'There isn't any more truth in the world than there was before the Internet'
I've been grinding through Nate Silver's book 'The Signal and the Noise' over the last few weeks and while it can, at times, get perhaps a little too deep into some dark statistical alleys, overall it is a fascinating read, and one I definitely recommend if for no other reason than for an excellent chapter on handicapping NBA basketball games.
If there is one major theme or takeaway from the book for me, I think it is best articulated in this quote, about two-thirds of the way through the book, in a chapter about how difficult it can often be in making sense of data, a problem only getting worse as the amount and availability of data continues to explode:
The US Government now publishes data on about 45,000 economic statistics. If you want to test for relationships between all combinations of two pairs of these statistics - is there a causal relationship between the bank prime loan rate and the unemployment rate in Alabama? - that gives you literally one billion hypotheses to test.
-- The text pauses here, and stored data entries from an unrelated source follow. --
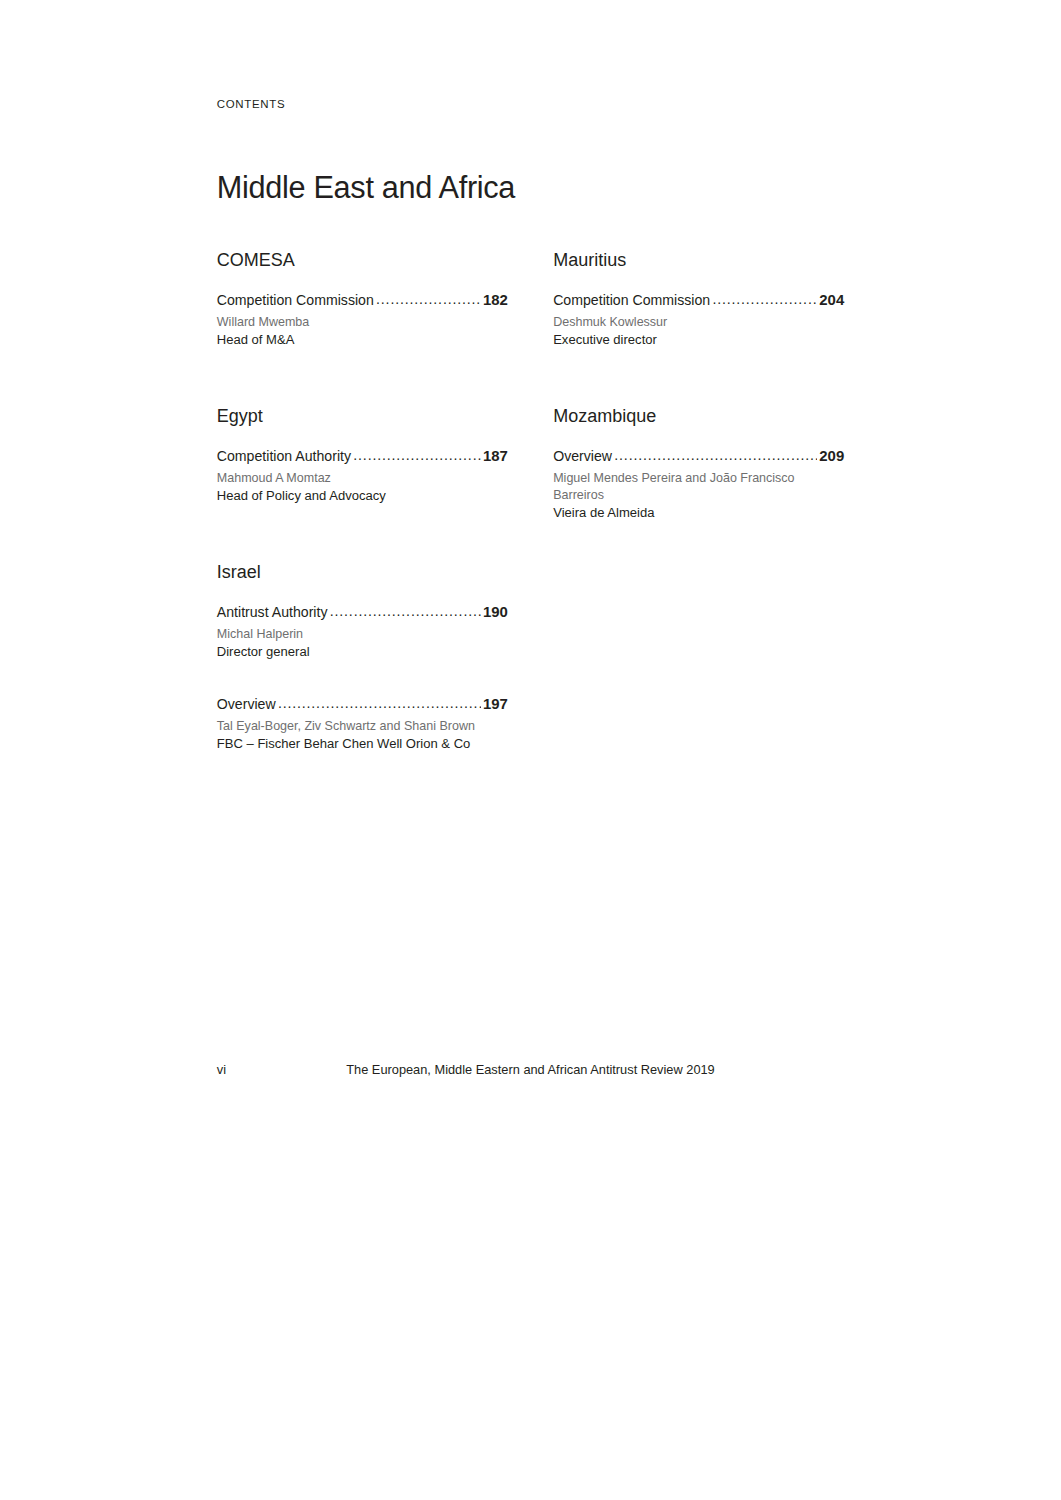Contents
Middle East and Africa
COMESA
Competition Commission ................................................................................................................. 182
Willard Mwemba
Head of M&A
Egypt
Competition Authority ................................................................................................................. 187
Mahmoud A Momtaz
Head of Policy and Advocacy
Israel
Antitrust Authority ................................................................................................................. 190
Michal Halperin
Director general
Overview ................................................................................................................. 197
Tal Eyal-Boger, Ziv Schwartz and Shani Brown
FBC – Fischer Behar Chen Well Orion & Co
Mauritius
Competition Commission ................................................................................................................. 204
Deshmuk Kowlessur
Executive director
Mozambique
Overview ................................................................................................................. 209
Miguel Mendes Pereira and João Francisco Barreiros
Vieira de Almeida
vi
The European, Middle Eastern and African Antitrust Review 2019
But the number of meaningful relationships in the data - those that speak to causality rather than correlation and testify to how the world really works - is orders of magnitude smaller. Nor is it likely to be increasing at nearly so fast a rate as the information itself; there isn't any more truth in the world than there was before the Internet or the printing press. Most of the data is just noise, as most of the universe is filled with empty space.
In 2013 I promise that you, as an informed, and opportunistic Talent professional will be hearing, seeing, talking, and thinking about Big Data. Data about job ad posting, data about talent assessment scores, data about compensation and retention, data about engagement, data about performance, and maybe even data about data.
As I wrote a couple of weeks ago, most organizations have plenty of data. More than they know what to do with. And the more they collect, as made really clear in the example above, the chances are high that it won't lead to a faster discovery of the truth - it will just unearth more paths to explore.
Which sometimes, certainly, might be needed, but other times, and maybe most of the time, only results in more ways to get lost.
Don't get caught up chasing data just to have more data. The truth isn't going anywhere, and once you think you have it figured out, and feel that the data you do have supports your beliefs, then you'd probably be better served acting, rather than collecting even more data.
Have you read The Signal and the Noise yet? Better get on it, just in case it becomes the 2013 version of Moneyball, and you won't want to feel left out!